▶ _Directions_:
Below are entries to return in full. Keep each one exact.

————

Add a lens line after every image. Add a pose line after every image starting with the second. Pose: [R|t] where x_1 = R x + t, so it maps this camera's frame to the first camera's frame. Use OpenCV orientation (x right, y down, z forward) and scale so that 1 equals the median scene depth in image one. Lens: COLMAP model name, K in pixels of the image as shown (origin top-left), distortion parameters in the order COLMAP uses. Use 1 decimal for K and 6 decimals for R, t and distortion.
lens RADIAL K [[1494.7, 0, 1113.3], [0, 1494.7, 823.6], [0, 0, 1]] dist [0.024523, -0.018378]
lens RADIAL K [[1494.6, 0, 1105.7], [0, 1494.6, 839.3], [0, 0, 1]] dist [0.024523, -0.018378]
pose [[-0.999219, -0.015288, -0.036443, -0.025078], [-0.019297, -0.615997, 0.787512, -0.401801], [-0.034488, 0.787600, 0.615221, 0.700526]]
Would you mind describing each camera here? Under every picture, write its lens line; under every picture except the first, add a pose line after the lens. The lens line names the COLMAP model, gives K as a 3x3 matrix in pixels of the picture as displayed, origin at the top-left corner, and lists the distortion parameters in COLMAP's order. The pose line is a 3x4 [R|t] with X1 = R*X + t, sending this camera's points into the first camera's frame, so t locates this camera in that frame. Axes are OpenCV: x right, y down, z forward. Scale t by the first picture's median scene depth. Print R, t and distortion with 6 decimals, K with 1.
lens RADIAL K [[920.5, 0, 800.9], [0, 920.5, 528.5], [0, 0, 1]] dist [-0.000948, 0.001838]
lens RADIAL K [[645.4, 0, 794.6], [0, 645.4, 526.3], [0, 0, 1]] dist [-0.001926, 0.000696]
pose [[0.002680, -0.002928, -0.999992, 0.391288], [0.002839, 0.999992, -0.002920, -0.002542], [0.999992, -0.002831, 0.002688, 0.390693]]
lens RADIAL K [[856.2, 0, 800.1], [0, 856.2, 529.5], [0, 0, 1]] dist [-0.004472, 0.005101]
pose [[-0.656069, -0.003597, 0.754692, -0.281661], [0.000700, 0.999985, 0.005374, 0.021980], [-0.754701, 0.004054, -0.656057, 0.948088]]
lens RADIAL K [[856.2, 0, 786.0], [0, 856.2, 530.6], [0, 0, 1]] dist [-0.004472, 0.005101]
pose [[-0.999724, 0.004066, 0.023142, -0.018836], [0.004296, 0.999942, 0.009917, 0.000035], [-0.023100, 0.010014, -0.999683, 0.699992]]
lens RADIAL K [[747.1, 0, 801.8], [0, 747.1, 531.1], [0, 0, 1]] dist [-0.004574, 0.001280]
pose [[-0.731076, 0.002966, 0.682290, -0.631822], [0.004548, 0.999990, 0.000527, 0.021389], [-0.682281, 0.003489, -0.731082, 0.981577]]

————

▶ _Output_:
Add a lens line after every image. Add a pose line after every image starting with the second. Pose: [R|t] where x_1 = R x + t, so it maps this camera's frame to the first camera's frame. Use OpenCV orientation (x right, y down, z forward) and scale so that 1 equals the median scene depth in image one. Lens: COLMAP model name, K in pixels of the image as shown (origin top-left), distortion parameters in the order COLMAP uses. Use 1 decimal for K and 6 decimals for R, t and distortion.
lens RADIAL K [[1494.7, 0, 1113.3], [0, 1494.7, 823.6], [0, 0, 1]] dist [0.024523, -0.018378]
lens RADIAL K [[1494.6, 0, 1105.7], [0, 1494.6, 839.3], [0, 0, 1]] dist [0.024523, -0.018378]
pose [[-0.999219, -0.015288, -0.036443, -0.025078], [-0.019297, -0.615997, 0.787512, -0.401801], [-0.034488, 0.787600, 0.615221, 0.700526]]
Would you mind describing each camera here? Under every picture, write its lens line; under every picture except the first, add a pose line after the lens. The lens line names the COLMAP model, gives K as a 3x3 matrix in pixels of the picture as displayed, origin at the top-left corner, and lists the distortion parameters in COLMAP's order. The pose line is a 3x4 [R|t] with X1 = R*X + t, sending this camera's points into the first camera's frame, so t locates this camera in that frame. Axes are OpenCV: x right, y down, z forward. Scale t by the first picture's median scene depth. Print R, t and distortion with 6 decimals, K with 1.
lens RADIAL K [[920.5, 0, 800.9], [0, 920.5, 528.5], [0, 0, 1]] dist [-0.000948, 0.001838]
lens RADIAL K [[645.4, 0, 794.6], [0, 645.4, 526.3], [0, 0, 1]] dist [-0.001926, 0.000696]
pose [[0.002680, -0.002928, -0.999992, 0.391288], [0.002839, 0.999992, -0.002920, -0.002542], [0.999992, -0.002831, 0.002688, 0.390693]]
lens RADIAL K [[856.2, 0, 800.1], [0, 856.2, 529.5], [0, 0, 1]] dist [-0.004472, 0.005101]
pose [[-0.656069, -0.003597, 0.754692, -0.281661], [0.000700, 0.999985, 0.005374, 0.021980], [-0.754701, 0.004054, -0.656057, 0.948088]]
lens RADIAL K [[856.2, 0, 786.0], [0, 856.2, 530.6], [0, 0, 1]] dist [-0.004472, 0.005101]
pose [[-0.999724, 0.004066, 0.023142, -0.018836], [0.004296, 0.999942, 0.009917, 0.000035], [-0.023100, 0.010014, -0.999683, 0.699992]]
lens RADIAL K [[747.1, 0, 801.8], [0, 747.1, 531.1], [0, 0, 1]] dist [-0.004574, 0.001280]
pose [[-0.731076, 0.002966, 0.682290, -0.631822], [0.004548, 0.999990, 0.000527, 0.021389], [-0.682281, 0.003489, -0.731082, 0.981577]]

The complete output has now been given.